S.S.
You would need a modification to the visitation order - which you can only get through the court.
S.
The last few times my 13 yr. has came home from her dad's, there has been issues. He recently married and his new wife seems upset that my daughter is not bonding with her. Keep in mind he only knew this lady about a total of 3 months and has been married 2 weeks. My daughter met her once before the wedding and I also have issues of my child's safety while she is with them. Do I have to make my daughter continue to visit him if she doesn't want to? We were never married so there is no divorce decree but there is a child support order which states he gets 30 days in the summer and 2 weeks at Christmas. What are my options?
Thank you guys so much, now I know at least what some of my options are. Thanks again.
You would need a modification to the visitation order - which you can only get through the court.
S.
I have been through this on BOTH sides...It is not easy..My husband and I have kids from our previous and one together..My son, who is 8 has had serious safety issues with his dad's new wife (she has 5 kids of her own and another on the way)...Anyway, after involvement with CPS, over $2000 to an attorney, mediation and every heartache in between...My son sees his Dad every other weekend...We finally came to arrangement where his Dad has to be there...but it seems universal kids have a problem with this regardless of safety issues...It is important that she see her Dad..maybe you guys can work out a similar agreement where she can be there only if her father will be there as well...
On the other side, my husband's son, who is 11 and we have shared custody of (1/2 the time)...all of a sudden said he didn't like being at our house...We were shocked becuase my son and our daughter are so happy and love my husband more than anything...Anyway, my husband's ex kept him from us for over 6 weeks...and this continues..Anytime he is in trouble or has something he would rather do...he wants to stay at his Mom's...This has torn my husband's world apart..and hurt him deeply.
So, what I am saying is...see if you can work something out without spending money (probably won't get you anywhere anyway)...and where your daughter gets to see her Dad..A court may allow for her to decide...but what would you want your ex to do if the roles were reversed?? I beleive seeing her Dad is important..
I wish you the best of luck...These situations are really hard and ZI feel for you.
What does your daughter say? does she want to go and if not, why not? What are your issues about her safety? There is a lot unknown to make suggestions. Does all the information come from your daughter or have you spoken with her dad or the new wife? with out a change in the orders, you cannot just with hold visitation but there are things that can be done if the issues are large..........hth
I have lived in Texas all of my life and what the other poster said about picking which parent you live with at 12 is true, I don't know if that means that you have to force your child to visit. I would talk to your ex and let him know how your daughter feels. It will obviously take a while for your daughter to get used to the new situation, and him forcing her to come will not make things any better. This is only going to cause more tension between the new wife and his daughter. I think he has to realize that she feels like she has been replaced, she used to be the only girl in his life and now there is a new one. He needs to spend a little one on one time with his daughter and gradually introduce the wife into the picture, even if this means that the wife has to stay somewhere else until this happens. If the wife doesn't understand that then he married the wrong person, kids come first.

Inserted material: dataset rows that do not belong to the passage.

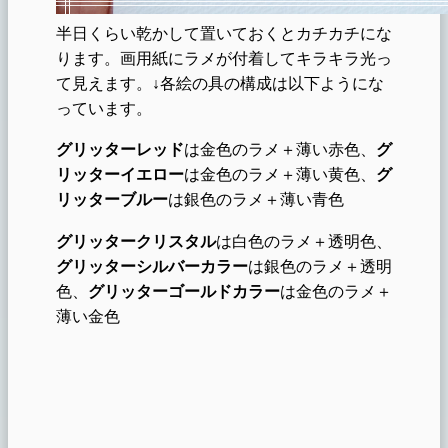
半日くらい乾かして置いておくとカチカチにな
ります。画用紙にラメが付着してキラキラ光っ
て見えます。↓各絵の具の構成は以下ようにな
っています。
グリッターレッド
は金色のラメ＋薄い赤色、
グ
リッターイエロー
は金色のラメ＋薄い黄色、
グ
リッターブルー
は銀色のラメ＋薄い青色
グリッタークリスタル
は白色のラメ＋透明色、
グリッター
シルバーカラー
は銀色のラメ＋透明
色、
グリッターゴールドカラー
は金色のラメ＋
薄い金色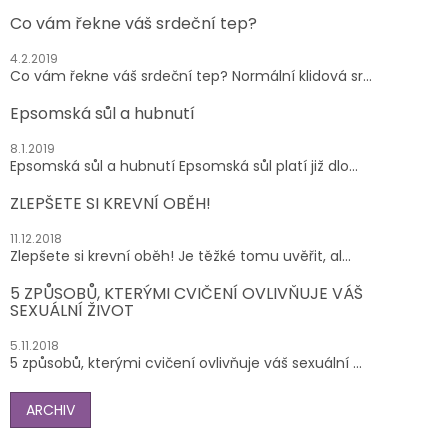
Co vám řekne váš srdeční tep?
4.2.2019
Co vám řekne váš srdeční tep? Normální klidová sr...
Epsomská sůl a hubnutí
8.1.2019
Epsomská sůl a hubnutí Epsomská sůl platí již dlo...
ZLEPŠETE SI KREVNÍ OBĚH!
11.12.2018
Zlepšete si krevní oběh! Je těžké tomu uvěřit, al...
5 ZPŮSOBŮ, KTERÝMI CVIČENÍ OVLIVŇUJE VÁŠ
SEXUÁLNÍ ŽIVOT
5.11.2018
5 způsobů, kterými cvičení ovlivňuje váš sexuální ...
ARCHIV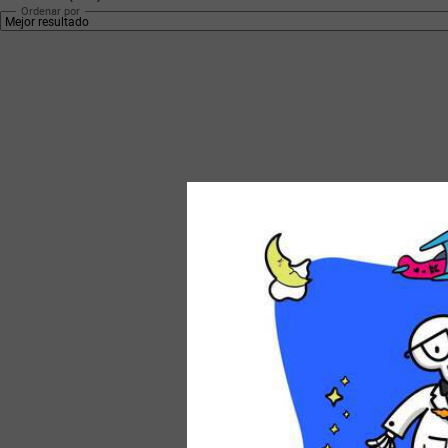
Ordenar por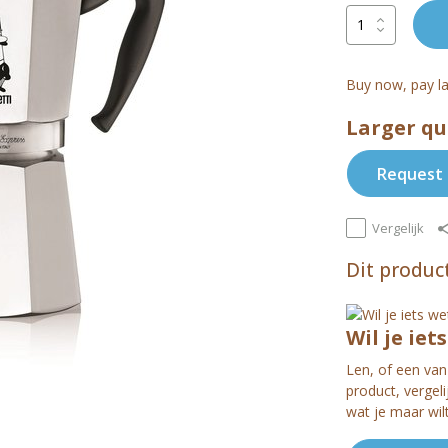
Buy now, pay la
Larger qu
Request 
Vergelijk
Dit product
Wil je iet
Len, of een van 
product, vergel
wat je maar wil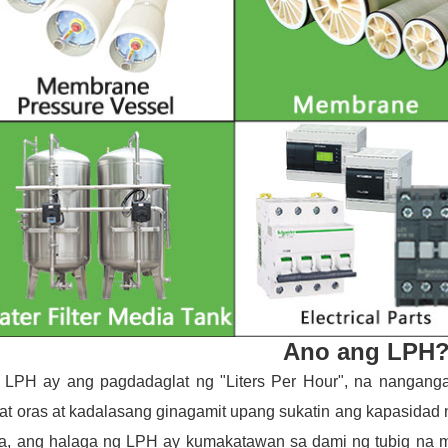
Ano ang LPH
 LPH ay ang pagdadaglat ng "Liters Per Hour", na nangang
t oras at kadalasang ginagamit upang sukatin ang kapasidad ng
ta, ang halaga ng LPH ay kumakatawan sa dami ng tubig na maaa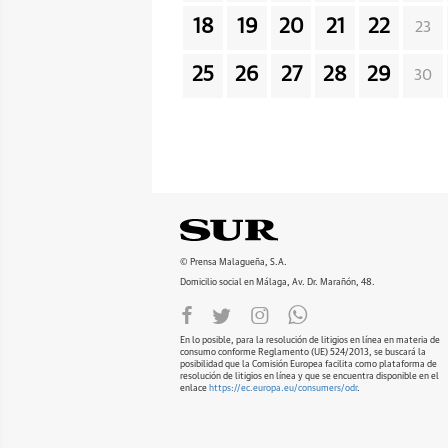
18
19
20
21
22
23
25
26
27
28
29
30
© Prensa Malagueña, S.A.
Domicilio social en Málaga, Av. Dr. Marañón, 48.
En lo posible, para la resolución de litigios en línea en materia de
consumo conforme Reglamento (UE) 524/2013, se buscará la
posibilidad que la Comisión Europea facilita como plataforma de
resolución de litigios en línea y que se encuentra disponible en el
enlace
https://ec.europa.eu/consumers/odr
.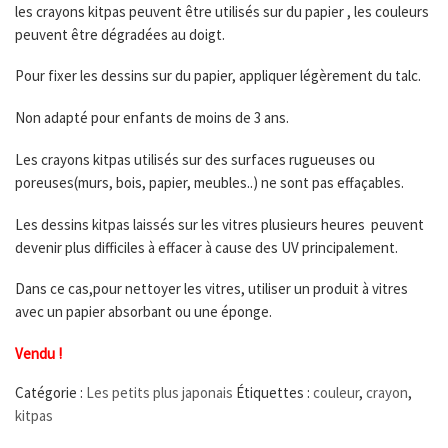
les crayons kitpas peuvent être utilisés sur du papier , les couleurs
peuvent être dégradées au doigt.
Pour fixer les dessins sur du papier, appliquer légèrement du talc.
Non adapté pour enfants de moins de 3 ans.
Les crayons kitpas utilisés sur des surfaces rugueuses ou
poreuses(murs, bois, papier, meubles..) ne sont pas effaçables.
Les dessins kitpas laissés sur les vitres plusieurs heures peuvent
devenir plus difficiles à effacer à cause des UV principalement.
Dans ce cas,pour nettoyer les vitres, utiliser un produit à vitres
avec un papier absorbant ou une éponge.
Vendu !
Catégorie :
Les petits plus japonais
Étiquettes :
couleur
,
crayon
,
kitpas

As for violating the order for visitation if he will not cooperate, I would try asking your lawyer. I know when my mom would violate the order my dad would call the police, they would come out but there was nothing they could do to enforce the rules just because they are court ordered. There is nothing that the police can do, but I don't know if mom ever got in trouble with the courts for this.
I think the best thing to do is meet with your ex over lunch and talk to him about how your daughter feels, without the new wife. Good luck!
In most states, the law says that a child between the ages of 12-14 can decide who they wish to live with and whether or not they wish to continue visiting a parent. I am not sure of the law in Texas or whether this even applies in this state. I would contact an attorney. Surely they can answer this question at no cost without a consultation. Good luck to you. I have been in this situation and completely understand what you are going through.
It truly doesn't matter if you were married or not. If there is a visitation order from the family courts, you must follow it. If you have concerns about your daughter's safety, then you need to hire an attorney and work to get the visitation order changed. I am sure that it is difficult to see your daughter unhappy, but you must comply with the courts. Good luck!
I understand your concern for your daughter and I went through this too with my parents. Your daughter is old enough to decide if she wants to see her father or not. If she doesn't want to, don't force her because the courts won't either. There were times I chose not to see my father and that was my choice. Of course, the courts are supposed to tell you this at the time of the custody hearing but many forget or just don't to avoid problems. It is legal for you to keep her though as long as it isn't against her will. Good luck!
My husband and I both lost our mates due to death. We married 5 years ago, between us we have 6 children. We started going to a Blended Families class before we got married, and one of the things that they said was that it takes at least 5 to 10 years for families to blend. It has been rough, but all of the couples in the class share their problems, and the teachers are wonderful. We have now been married 5 years and my children are just beginning to blend with us even though my husbands children were great right from the beginning. The thing that helped the most is knowing that it is normal for them not accept the new members in the relationship. If you are interested in the class it is at 9:30 am Sunday mornings at the Richland Hills Church of Christ building.